Was sind Deine Tipps für die Adoption eines Tierschutzhundes?

  • Jeder sollte sich vorher darüber klar sein, dass er keinen perfekten, lustigen, selbstsicheren Hund bekommt.

  • Es steckt eine Menge Liebe, Geduld und Arbeit darin, eine vertrauensvolle Beziehung aufzubauen. Bin ich dazu bereit, diesen oft sehr langen Einsatz zu leisten?

  • Biete ich einem Tierschutzhund die passende Umgebung?

  • Kann ich mir eventuelle Zahnreinigungen, Tierarztbesuche dauerhaft leisten?

  • Ein Hund aus dem Tierschutz hat meisten nichts Gutes erfahren und eine traurige Geschichte hinter sich.

  • Die für uns normalen Tagesabläufe sind für den Hund neu, befremdlich und oft ängstigend.

  • Ein Ersthund gibt große Sicherheit und ist in vielen alltäglichen Situationen hilfreich, z.B. Wie steige ich ins Auto, wie lasse ich mich anleinen, wann gibt es Essen, wann geht es raus …? Wie verhalte ich mich bei Radfahrern, Fußgängern, Pferden, anderen Hunden …?

  • Man sollte darauf achten, den Ersthund nicht zu benachteiligen.

  • Wenn ein Ersthund im Haus ist, sollte man bei der Fütterung dabei sein und Acht geben, dass bei keinem der Hunde Futterneid entsteht.

  • Ein Tierschutzhund ist leicht mit den neuen Eindrücken überfordert und gestresst. In Stresssituationen kann der Hund aus Panik weglaufen, schnappen, sich verkriechen usw.

  • Niemals ein Schnappen persönlich nehmen. Der Hund hat vor der Situation Angst und wehrt sich.

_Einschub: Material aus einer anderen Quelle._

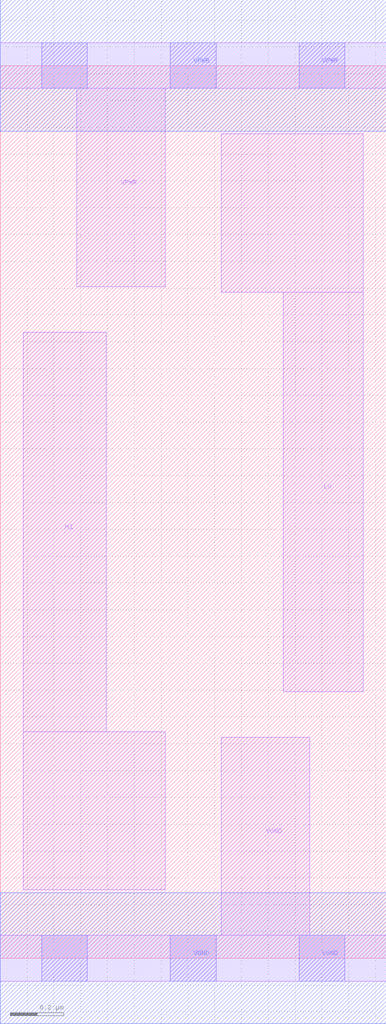
<source format=lef>
# Copyright 2020 The SkyWater PDK Authors
#
# Licensed under the Apache License, Version 2.0 (the "License");
# you may not use this file except in compliance with the License.
# You may obtain a copy of the License at
#
#     https://www.apache.org/licenses/LICENSE-2.0
#
# Unless required by applicable law or agreed to in writing, software
# distributed under the License is distributed on an "AS IS" BASIS,
# WITHOUT WARRANTIES OR CONDITIONS OF ANY KIND, either express or implied.
# See the License for the specific language governing permissions and
# limitations under the License.
#
# SPDX-License-Identifier: Apache-2.0

VERSION 5.7 ;
  NAMESCASESENSITIVE ON ;
  NOWIREEXTENSIONATPIN ON ;
  DIVIDERCHAR "/" ;
  BUSBITCHARS "[]" ;
UNITS
  DATABASE MICRONS 200 ;
END UNITS
MACRO sky130_fd_sc_ms__conb_1
  CLASS CORE ;
  SOURCE USER ;
  FOREIGN sky130_fd_sc_ms__conb_1 ;
  ORIGIN  0.000000  0.000000 ;
  SIZE  1.440000 BY  3.330000 ;
  SYMMETRY X Y ;
  SITE unit ;
  PIN HI
    DIRECTION OUTPUT ;
    USE SIGNAL ;
    PORT
      LAYER li1 ;
        RECT 0.085000 0.255000 0.615000 0.845000 ;
        RECT 0.085000 0.845000 0.395000 2.335000 ;
    END
  END HI
  PIN LO
    DIRECTION OUTPUT ;
    USE SIGNAL ;
    PORT
      LAYER li1 ;
        RECT 0.825000 2.485000 1.355000 3.075000 ;
        RECT 1.055000 0.995000 1.355000 2.485000 ;
    END
  END LO
  PIN VGND
    DIRECTION INOUT ;
    USE GROUND ;
    PORT
      LAYER li1 ;
        RECT 0.000000 -0.085000 1.440000 0.085000 ;
        RECT 0.825000  0.085000 1.155000 0.825000 ;
      LAYER mcon ;
        RECT 0.155000 -0.085000 0.325000 0.085000 ;
        RECT 0.635000 -0.085000 0.805000 0.085000 ;
        RECT 1.115000 -0.085000 1.285000 0.085000 ;
      LAYER met1 ;
        RECT 0.000000 -0.245000 1.440000 0.245000 ;
    END
  END VGND
  PIN VPWR
    DIRECTION INOUT ;
    USE POWER ;
    PORT
      LAYER li1 ;
        RECT 0.000000 3.245000 1.440000 3.415000 ;
        RECT 0.285000 2.505000 0.615000 3.245000 ;
      LAYER mcon ;
        RECT 0.155000 3.245000 0.325000 3.415000 ;
        RECT 0.635000 3.245000 0.805000 3.415000 ;
        RECT 1.115000 3.245000 1.285000 3.415000 ;
      LAYER met1 ;
        RECT 0.000000 3.085000 1.440000 3.575000 ;
    END
  END VPWR
END sky130_fd_sc_ms__conb_1

</source>
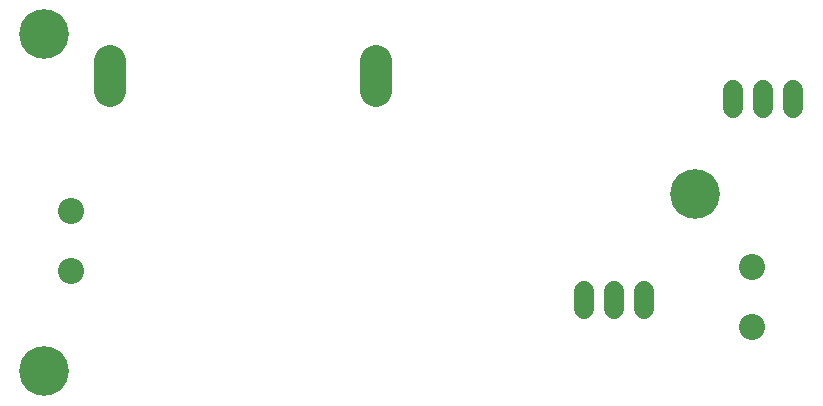
<source format=gbr>
G04 EAGLE Gerber RS-274X export*
G75*
%MOMM*%
%FSLAX34Y34*%
%LPD*%
%INSoldermask Bottom*%
%IPPOS*%
%AMOC8*
5,1,8,0,0,1.08239X$1,22.5*%
G01*
%ADD10C,4.203200*%
%ADD11C,2.203200*%
%ADD12C,1.727200*%
%ADD13C,1.711200*%
%ADD14C,2.743200*%


D10*
X31750Y316865D03*
X582930Y181610D03*
X31750Y31110D03*
D11*
X54360Y166586D03*
X54360Y115786D03*
D12*
X665480Y254000D02*
X665480Y269240D01*
X640080Y269240D02*
X640080Y254000D01*
X614680Y254000D02*
X614680Y269240D01*
D11*
X630810Y69009D03*
X630810Y119809D03*
D13*
X539115Y98980D02*
X539115Y83900D01*
X513715Y83900D02*
X513715Y98980D01*
X488315Y98980D02*
X488315Y83900D01*
D14*
X87503Y268605D02*
X87503Y294005D01*
X312547Y294005D02*
X312547Y268605D01*
M02*

</source>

Er will nicht verletzten!

  • Eine gute Beobachtungsgabe, Geduld, Ruhe und Zeit sind Voraussetzung.

  • Man sollte die Körpersprache und Signale des Hundes lernen und verstehen.

  • Ein Hund hat es mit uns leichter, wenn wir ihn ansprechen, bevor eine für ihn befremdliche Handlung vollzogen wird.

  • Es entsteht weniger Angst, wenn wir Menschen nicht von oben oder hinten an den Hund herangehen.

  • Leichtes an dem Hund Vorbeischauen oder Kopfwegdrehen wird nicht als Angriff gewertet und entspannt.

  • Manche Hunde reagieren sehr gut auf Schmatzen als Beschwichtigung. Manche Hunde beruhigt es, wenn man leise und monoton summt und sie dabei ignoriert.

  • Permanente Aufmerksamkeit und Ansprache überfordern den Hund.

  • Auch ein Hund aus dem Tierschutz braucht Regeln.

  • Ein auf den Hund abgestimmter Tagesablauf, der fordert ohne zu überfordern ist wichtig. Gassirunden sollten kein Dauerstress werden.